— Begin Passage shown —
One technical problem in Web search is how best to measure the quality of search results. Our powerful machine learning systems correct the spelling of your query, interpret your search intent, differentiate quality pages from junk, rank documents from our index of tens of billions of documents, and optimize whole-page layout. These systems, and many more, must all be optimized towards user satisfaction. The problem is that there is no perfect measure of objective user satisfaction, so we use surrogate measures. Surprisingly, once your machine learning systems are powerful enough, your choice of surrogate measure has a strong influence on the kind of results you return. In this blog post Nick Craswell and Filip Radlinski describe some of the issues motivating their award winning research paper on measuring search results which was presented at the international conference WSDM-2013.

- Dr. Harry Shum, Corporate Vice President, Bing R&D

In information retrieval (IR) research there is a strong focus on relevance measurement. For example this year at SIGIR, which is one of the largest research conferences in the area, there are two sessions dedicated to IR evaluation, plus one tutorial and one workshop. As members of a research team at Bing, we get to work on a large range of interesting problems in machine learning, data mining and information retrieval. A recurring theme is relevance measurement. In this blog post we’ll outline some of our work in the area.

From the broad range [1,2] of possible measures of search quality, we will cover two major alternatives: online and offline. Our goal is to describe what they are and why we need both. Then we’ll describe our recently-published work at WSDM-2013 [3], which is about online measurement.

Online vs Offline Evaluation

To provide the most relevant and useful search results, modern search engines must try to correctly predict what people are trying to accomplish. If someone types the query ‘florida songs’, the engine has to interpret whether the searcher meant songs about Florida, or songs by rapper Flo Rida, or something else. It’s difficult to know the right interpretation without asking the person who typed the query, or deducing their intent based on their behavior. That’s where online measures come in, these are the ones that involve feedback from a real user in context of what they are doing.

image

At the same time, we’d like the search to return results of high quality. For instance, imagine two pages with the same information, but one has many more ads and pop-up windows. Imagine two pages with the same information, but one is from the National Institute of Health and the other is from an abandoned health blog with only one entry. Or imagine two pages from the same site, but one directly answers your query while the other one requires you to browse within the site. To tell which pages are best, we perform offlineevaluation. We write detailed guidelines on what constitutes a high-quality page, and ask trained experts to annotate which pages are best.
— End Passage shown —
— Begin Source excerpt —
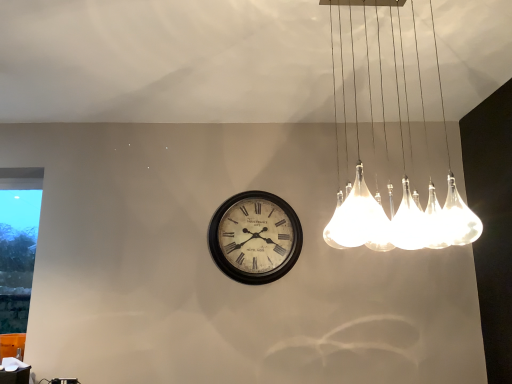
Describe the element at coordinates (413, 213) in the screenshot. I see `clear glass pendant lights at upper right` at that location.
— End Source excerpt —
Reproduce verbatim the part of the search-quality article that begins with the words containing "- Dr. Harry" and ends with "in the area.".

[Task result]
- Dr. Harry Shum, Corporate Vice President, Bing R&D

In information retrieval (IR) research there is a strong focus on relevance measurement. For example this year at SIGIR, which is one of the largest research conferences in the area, there are two sessions dedicated to IR evaluation, plus one tutorial and one workshop. As members of a research team at Bing, we get to work on a large range of interesting problems in machine learning, data mining and information retrieval. A recurring theme is relevance measurement. In this blog post we’ll outline some of our work in the area.